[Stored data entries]

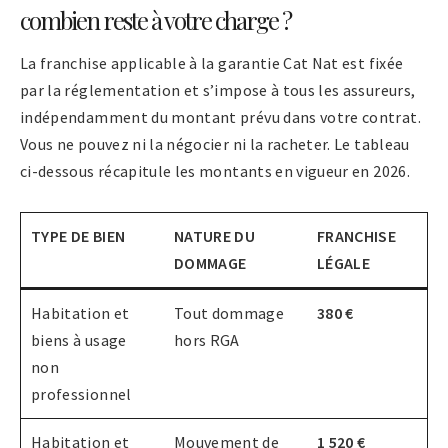
combien reste à votre charge ?
La franchise applicable à la garantie Cat Nat est fixée
par la réglementation et s’impose à tous les assureurs,
indépendamment du montant prévu dans votre contrat.
Vous ne pouvez ni la négocier ni la racheter. Le tableau
ci-dessous récapitule les montants en vigueur en 2026.
TYPE DE BIEN
NATURE DU
FRANCHISE
DOMMAGE
LÉGALE
Habitation et
Tout dommage
380 €
biens à usage
hors RGA
non
professionnel
Habitation et
Mouvement de
1 520 €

# Task goal
Reproduce each line of the records in which the word "votre" appears.

# Result for this task
combien reste à votre charge ?
indépendamment du montant prévu dans votre contrat.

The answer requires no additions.